**Task prompt:**
The lines from the beginning of the records below through the one holding "neck: (651, 239)" are to be copied exactly; leave the pictures out.

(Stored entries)
+++
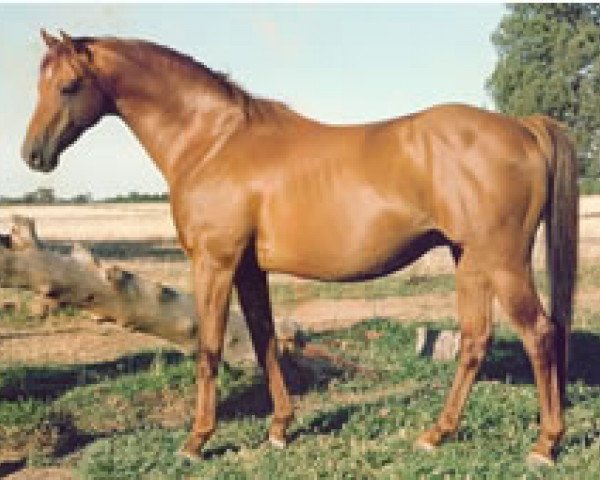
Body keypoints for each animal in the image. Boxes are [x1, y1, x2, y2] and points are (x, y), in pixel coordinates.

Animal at [22, 31, 576, 464]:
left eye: (69, 86)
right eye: (40, 84)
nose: (33, 155)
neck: (214, 142)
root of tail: (523, 127)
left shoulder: (215, 263)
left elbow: (210, 346)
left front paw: (196, 441)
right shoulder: (249, 269)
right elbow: (265, 339)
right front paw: (280, 430)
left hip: (503, 261)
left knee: (540, 333)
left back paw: (545, 445)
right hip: (470, 260)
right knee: (475, 340)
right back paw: (436, 435)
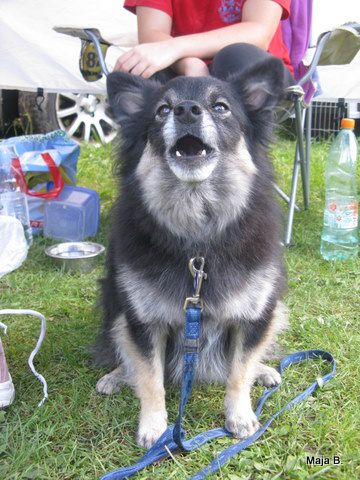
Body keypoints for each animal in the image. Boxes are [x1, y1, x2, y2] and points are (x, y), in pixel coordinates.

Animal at [94, 57, 288, 450]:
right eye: (162, 110)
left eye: (221, 107)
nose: (186, 110)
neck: (199, 241)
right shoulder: (144, 319)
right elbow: (149, 375)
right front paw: (154, 426)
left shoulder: (255, 313)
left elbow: (240, 369)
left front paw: (240, 415)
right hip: (113, 301)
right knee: (122, 345)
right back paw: (117, 375)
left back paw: (265, 371)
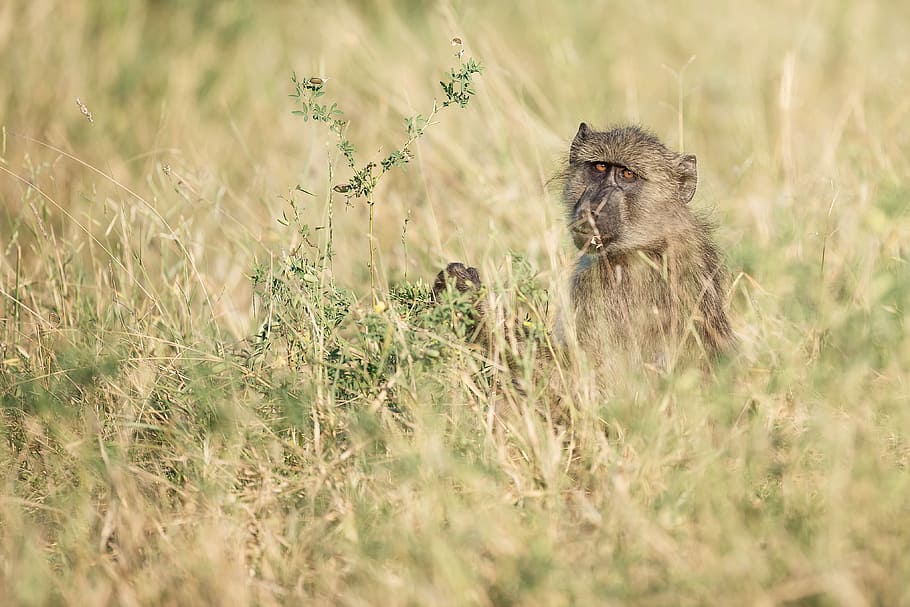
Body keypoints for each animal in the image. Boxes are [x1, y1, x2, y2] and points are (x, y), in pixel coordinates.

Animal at [434, 123, 734, 375]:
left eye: (627, 174)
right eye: (599, 167)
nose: (592, 208)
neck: (651, 239)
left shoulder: (606, 286)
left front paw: (466, 294)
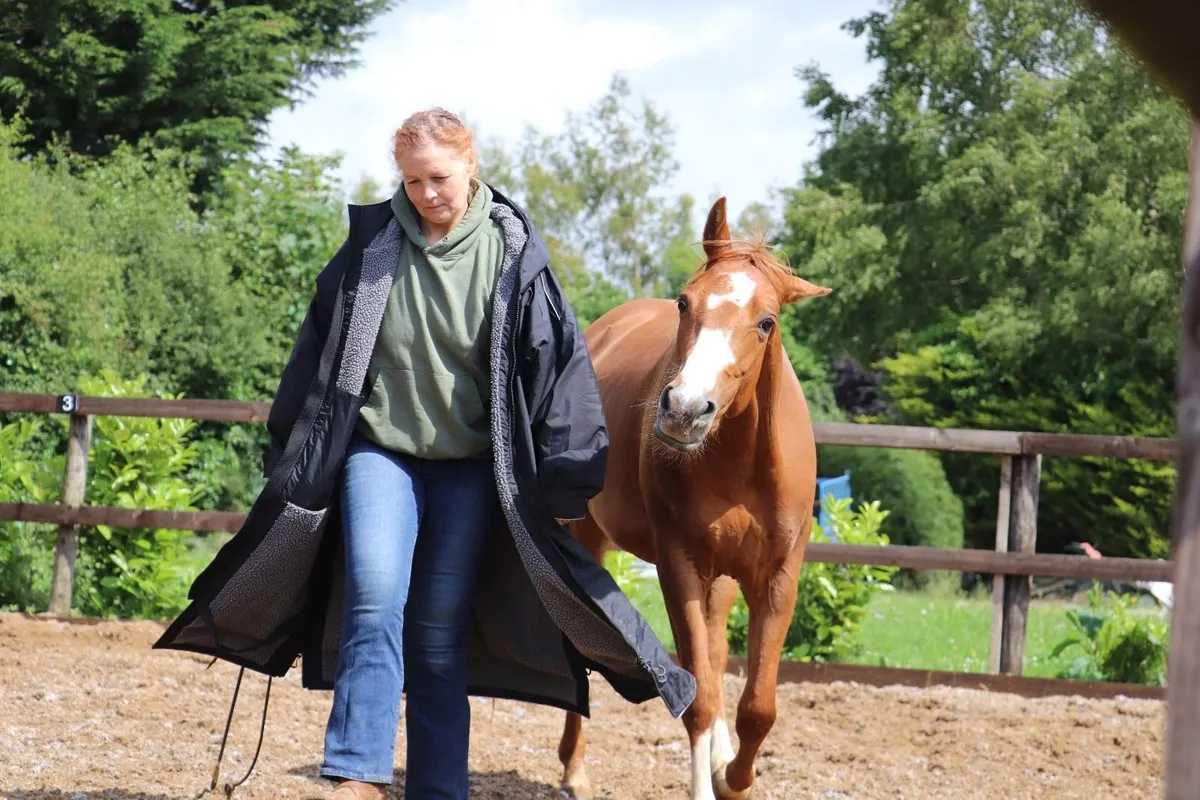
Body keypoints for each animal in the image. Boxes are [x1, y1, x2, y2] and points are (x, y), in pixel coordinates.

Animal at [557, 196, 831, 800]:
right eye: (685, 302)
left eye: (766, 321)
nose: (685, 409)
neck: (742, 464)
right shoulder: (678, 564)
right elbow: (698, 696)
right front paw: (711, 781)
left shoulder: (778, 576)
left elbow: (758, 706)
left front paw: (733, 777)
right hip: (585, 536)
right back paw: (574, 768)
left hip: (723, 577)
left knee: (716, 650)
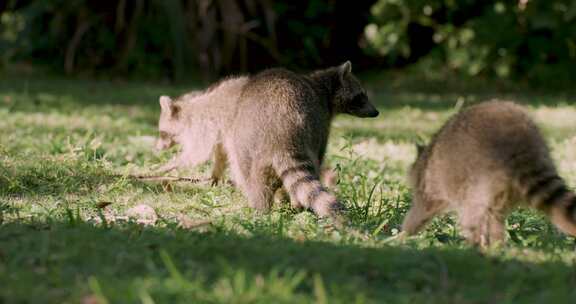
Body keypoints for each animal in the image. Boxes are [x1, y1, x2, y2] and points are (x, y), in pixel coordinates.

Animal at [224, 61, 378, 220]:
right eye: (361, 96)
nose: (376, 112)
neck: (321, 87)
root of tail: (280, 137)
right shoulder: (321, 120)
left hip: (247, 144)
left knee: (255, 183)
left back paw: (260, 210)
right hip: (308, 131)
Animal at [402, 100, 576, 247]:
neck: (424, 158)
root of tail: (520, 143)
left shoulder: (427, 185)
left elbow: (420, 211)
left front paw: (403, 234)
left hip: (479, 178)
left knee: (471, 217)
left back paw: (475, 247)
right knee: (494, 219)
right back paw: (496, 246)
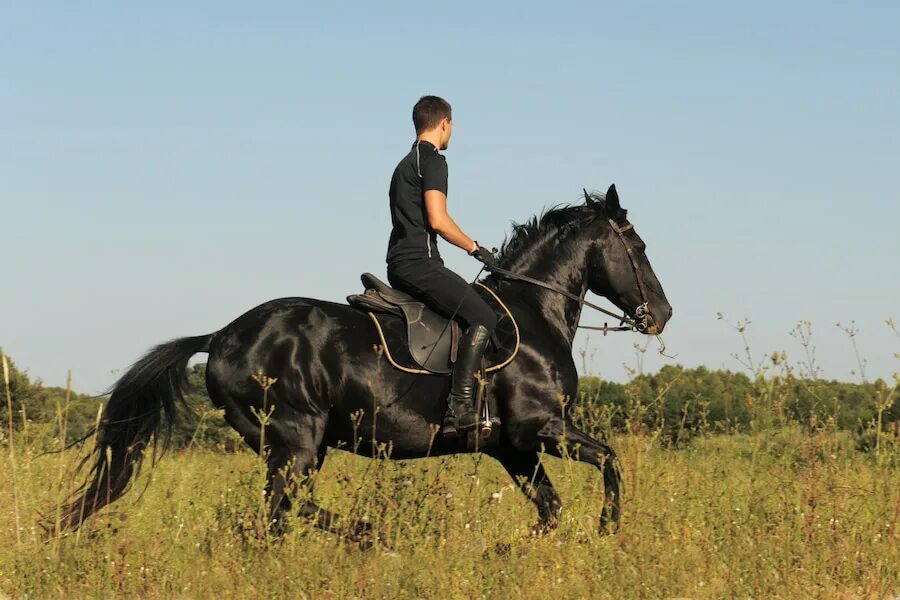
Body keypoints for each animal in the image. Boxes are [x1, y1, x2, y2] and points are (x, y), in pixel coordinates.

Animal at [59, 185, 672, 536]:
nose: (662, 315)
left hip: (294, 446)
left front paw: (513, 550)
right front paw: (608, 530)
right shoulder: (538, 428)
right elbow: (612, 461)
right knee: (281, 509)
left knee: (279, 513)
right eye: (639, 247)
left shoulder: (512, 447)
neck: (532, 310)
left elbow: (551, 511)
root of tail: (222, 336)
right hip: (295, 440)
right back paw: (370, 532)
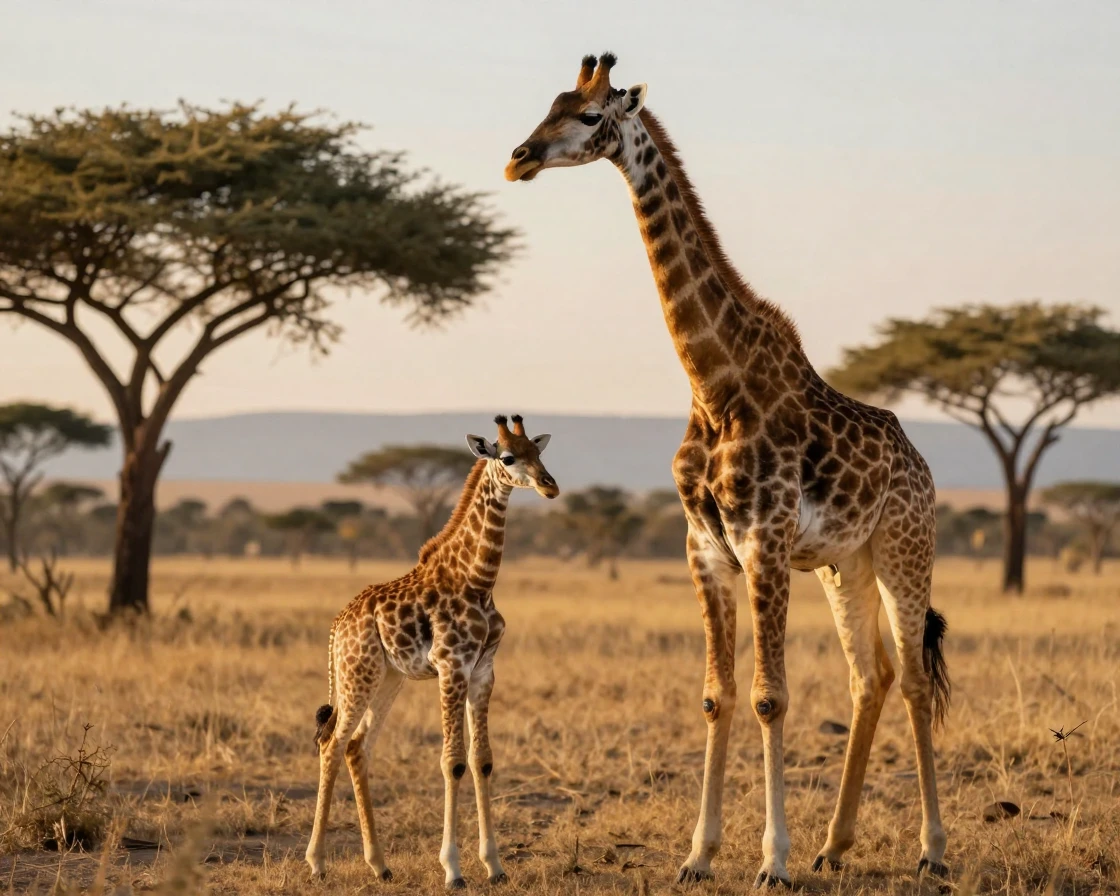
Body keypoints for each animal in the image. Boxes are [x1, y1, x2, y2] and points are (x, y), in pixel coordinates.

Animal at [304, 415, 559, 888]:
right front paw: (453, 870)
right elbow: (452, 762)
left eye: (539, 452)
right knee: (331, 743)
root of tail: (337, 625)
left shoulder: (484, 670)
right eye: (508, 457)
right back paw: (316, 863)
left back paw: (380, 865)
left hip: (389, 678)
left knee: (357, 748)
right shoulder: (451, 667)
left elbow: (482, 760)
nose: (550, 486)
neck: (477, 581)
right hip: (357, 674)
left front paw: (495, 867)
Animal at [505, 54, 951, 888]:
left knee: (909, 676)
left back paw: (932, 850)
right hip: (844, 563)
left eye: (589, 117)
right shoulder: (705, 548)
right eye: (548, 104)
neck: (713, 383)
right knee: (869, 676)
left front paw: (771, 862)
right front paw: (698, 855)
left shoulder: (764, 543)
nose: (518, 159)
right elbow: (717, 695)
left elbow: (771, 697)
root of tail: (923, 466)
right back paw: (834, 844)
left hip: (906, 551)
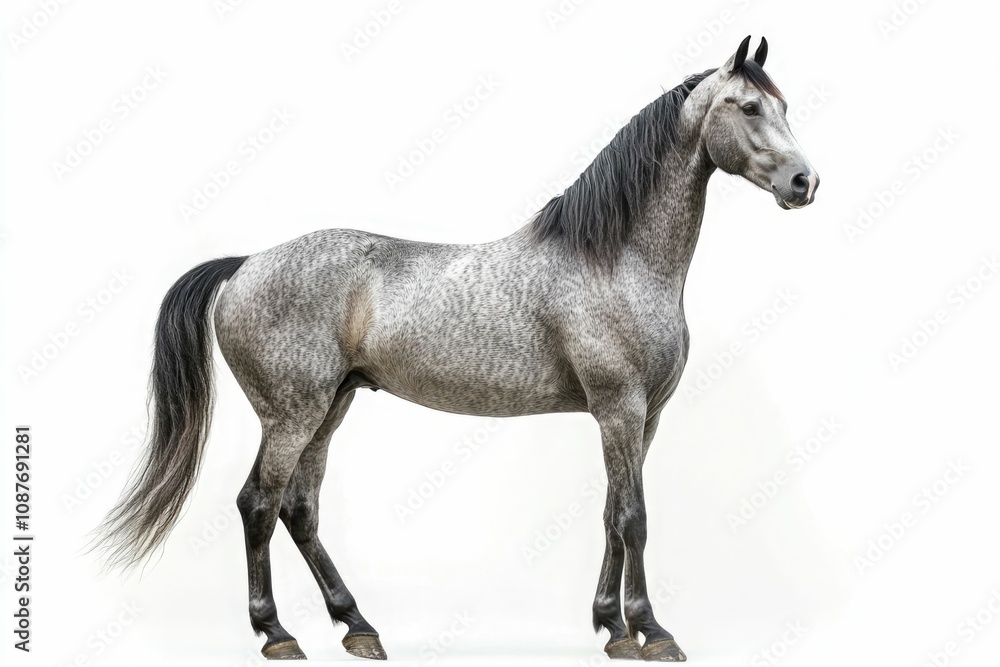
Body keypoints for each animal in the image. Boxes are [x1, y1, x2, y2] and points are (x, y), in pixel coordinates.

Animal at [98, 35, 818, 662]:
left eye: (784, 106)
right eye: (748, 107)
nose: (804, 182)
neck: (614, 259)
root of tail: (245, 264)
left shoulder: (646, 416)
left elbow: (612, 513)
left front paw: (612, 627)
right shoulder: (620, 408)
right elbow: (633, 515)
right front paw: (652, 632)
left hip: (329, 408)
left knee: (299, 509)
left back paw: (358, 626)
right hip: (290, 414)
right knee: (258, 504)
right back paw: (278, 634)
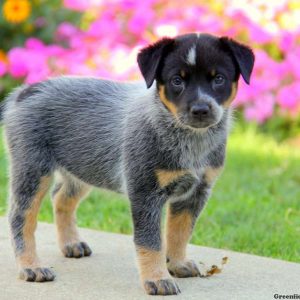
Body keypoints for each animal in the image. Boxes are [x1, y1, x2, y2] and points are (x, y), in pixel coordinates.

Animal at [0, 32, 254, 296]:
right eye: (177, 80)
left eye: (219, 79)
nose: (201, 109)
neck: (190, 140)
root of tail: (25, 91)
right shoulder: (145, 192)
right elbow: (151, 242)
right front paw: (157, 279)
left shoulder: (196, 192)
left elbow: (180, 232)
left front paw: (178, 263)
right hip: (33, 169)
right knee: (20, 217)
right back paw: (31, 267)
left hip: (82, 167)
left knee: (61, 198)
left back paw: (71, 244)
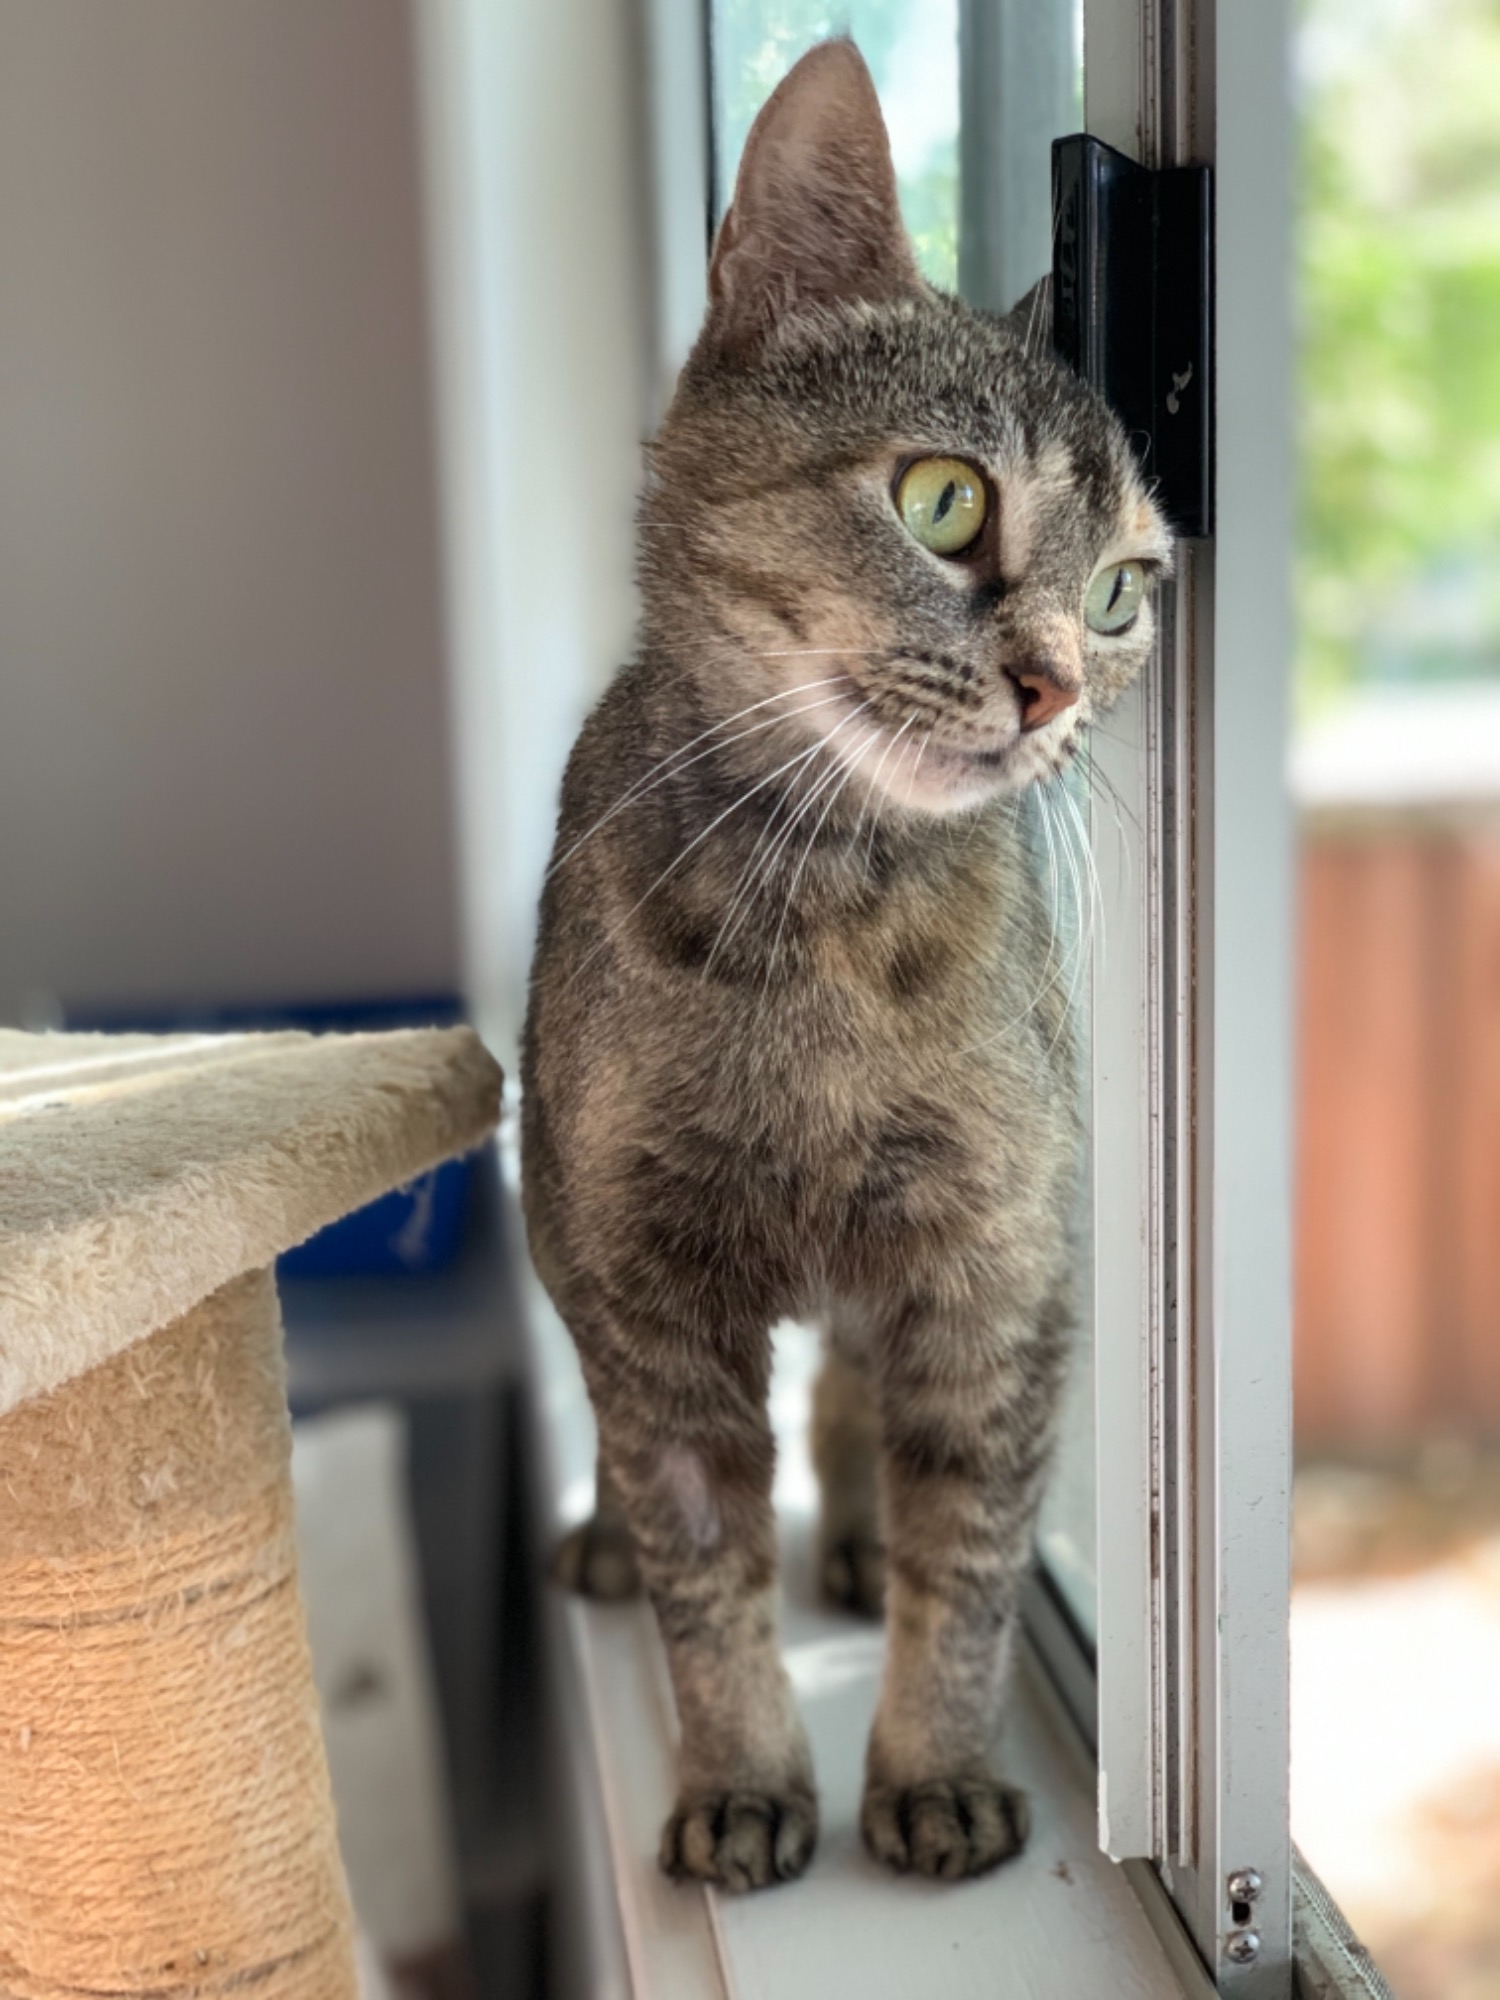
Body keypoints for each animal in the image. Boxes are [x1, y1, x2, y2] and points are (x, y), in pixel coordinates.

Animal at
+++
**Exercise solution:**
Body keypoints for each animal in the image. Boxes are [x1, y1, x2, y2] and points are (x, y), in pixel coordinates.

Animal at [22, 31, 576, 464]:
left eye: (69, 86)
right eye: (40, 84)
nose: (33, 155)
neck: (214, 142)
root of tail: (523, 127)
left shoulder: (215, 263)
left elbow: (210, 346)
left front paw: (196, 441)
right shoulder: (249, 269)
right elbow: (265, 339)
right front paw: (280, 430)
left hip: (503, 261)
left knee: (540, 333)
left back paw: (545, 445)
right hip: (470, 260)
right knee: (475, 340)
right back paw: (436, 435)
Body keypoints for each animal in the image. Boxes are [x1, y1, x2, y2] and points are (x, y), in pixel coordinates.

Animal at [94, 57, 288, 450]:
right eye: (162, 110)
left eye: (221, 107)
nose: (186, 110)
neck: (199, 241)
right shoulder: (144, 319)
right elbow: (149, 375)
right front paw: (154, 426)
left shoulder: (255, 313)
left elbow: (240, 369)
left front paw: (240, 415)
right hip: (113, 301)
right knee: (122, 345)
right back paw: (117, 375)
left back paw: (265, 371)
Body keypoints for each animal in the image. Boxes are [x1, y1, x2, y2] and points are (x, y), in pixel coordinates.

Animal at [434, 123, 734, 375]:
left eye: (627, 174)
right eye: (599, 167)
nose: (592, 208)
neck: (651, 239)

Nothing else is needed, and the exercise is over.